Cet article a été publié sur le site de Libération
Charlotte Girard est maître de conférence en droit public à l’université Paris-X et chercheuse au Centre de recherche et d’études sur les droits fondamentaux (Credof).
Quels sont les équivalents de l’état d’urgence français à l’étranger ?
Toutes les constitutions prévoient des mesures d’exception, même si leur nom peut varier d’un pays à l’autre. On parle d’executive orders aux Etats-Unis, d’emergency measures au Royaume-Uni, d’«état d’urgence» en France ou d’«état d’exception» en Allemagne. Leur mise en œuvre, leur durée et leur mode de renouvellement dépendent des régimes juridiques propres à chaque pays. Ces mesures sont prises quand la sécurité de l’Etat est menacée par un péril imminent, terroriste mais aussi environnemental. L’enjeu de la définition de «circonstances exceptionnelles» est donc très important. C’est la raison pour laquelle la décision de mettre en œuvre l’état d’urgence relève de l’instance la plus démocratique, en l’occurrence le parlement dans un régime parlementaire. Après le 11 Septembre, lorsque le Patriot Act a confié au président des Etats-Unis la majeure partie des pouvoirs, cette décision relevait, là aussi, du Congrès. C’est d’ailleurs le paradoxe français aujourd’hui, puisque l’état d’urgence est déclenché par le chef de l’Etat. Il s’agit d’une vraie bizarrerie dans un régime parlementaire.
En quoi la menace terroriste a-t-elle modifié la notion d’état d’urgence ?
Il existe aujourd’hui une forme de normalisation dans la réaction des Etats face au terrorisme. Ce schéma commun conduit les politiques à adopter le même comportement face à des événements. De la même façon qu’il y a une uniformisation de la violence telle qu’on l’identifie, on standardise aussi les réactions à cette violence. Il y a une confusion entre l’état d’urgence et la lutte contre le terrorisme, qui brouille la séparation des pouvoirs. Le Patriot Act a donné le la après le 11 Septembre. On a ensuite vu ce système se perpétuer dans le temps et dans l’espace, notamment en Europe et dans les pays du Maghreb. Ce pack sécuritaire antiterroriste revêt toujours les mêmes formes. Les normes de réaction commencent par des mesures liées aux flux migratoires, comme la fermeture ou le contrôle renforcé des frontières. Elles concernent ensuite le droit des étrangers. Puis étendent les pouvoirs des services de renseignement et facilitent les opérations de police, mouvement qui s’accompagne de la mise à l’écart du juge. Le terrorisme a cela de particulier sur le plan institutionnel qu’il bouleverse la séparation des pouvoirs, tant horizontalement, avec la captation du pouvoir normatif par l’exécutif et l’éloignement de l’autorité judiciaire, que verticalement, avec, dans les Etats décentralisés ou fédéraux, la recentralisation du pouvoir de décision.

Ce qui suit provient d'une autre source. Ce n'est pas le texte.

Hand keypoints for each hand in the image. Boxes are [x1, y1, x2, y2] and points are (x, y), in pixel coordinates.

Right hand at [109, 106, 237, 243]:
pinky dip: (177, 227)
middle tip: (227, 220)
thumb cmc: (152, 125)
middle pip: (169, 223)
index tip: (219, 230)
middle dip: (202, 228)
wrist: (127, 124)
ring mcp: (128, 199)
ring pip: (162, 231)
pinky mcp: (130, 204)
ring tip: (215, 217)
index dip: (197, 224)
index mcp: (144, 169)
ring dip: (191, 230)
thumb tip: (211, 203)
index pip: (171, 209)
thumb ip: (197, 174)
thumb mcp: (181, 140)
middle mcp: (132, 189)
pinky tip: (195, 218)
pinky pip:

Cette situation est-elle vraiment nouvelle ?
Dans son ouvrage, l’Etat d’exception, le philosophe Giorgio Agamben rappelle que l’état d’urgence a toujours existé. Le droit romain le définit comme une suspension du droit, un état hors du droit admis, mais pour une durée nécessairement limitée. La nouveauté actuelle réside dans le double langage : nous sommes toujours en démocratie, tout en appliquant des mesures qui ne relèvent pas de ce régime. La réaction au terrorisme a pour effet de renverser la hiérarchie des normes : il s’agit désormais de préserver la sécurité au détriment de la liberté. Aujourd’hui, le véritable changement de paradigme réside dans la normalisation de cet état d’urgence : ce qui est exceptionnel est voué à durer. Le dispositif se banalise en s’infiltrant dans le droit commun. On vote des lois visant à combattre ou prévenir des actes, notamment terroristes mais pas seulement. Elles portent l’adaptation des mesures d’exception à des situations qui ne relèvent pas d’une menace directe et imminente. L’exception devient la règle. Ce qui est surprenant, c’est l’absence de recul critique des responsables politiques.
Comment l’expliquer ?
Il y a un effet de sidération suite aux attentats, mais cet effet s’estompe avec le temps. L’absence de résistance est liée à d’autres raisons, notamment à une nouvelle hégémonie culturelle. En prolongeant un état d’exception, on habitue les gens à un autre état des rapports sociaux et institutionnels. Cette accoutumance finit par créer une nouvelle culture. En figeant l’hypothèse de l’exception dans l’ordre juridique, le projet de constitutionnaliser l’état d’urgence apparaît donc particulièrement dangereux.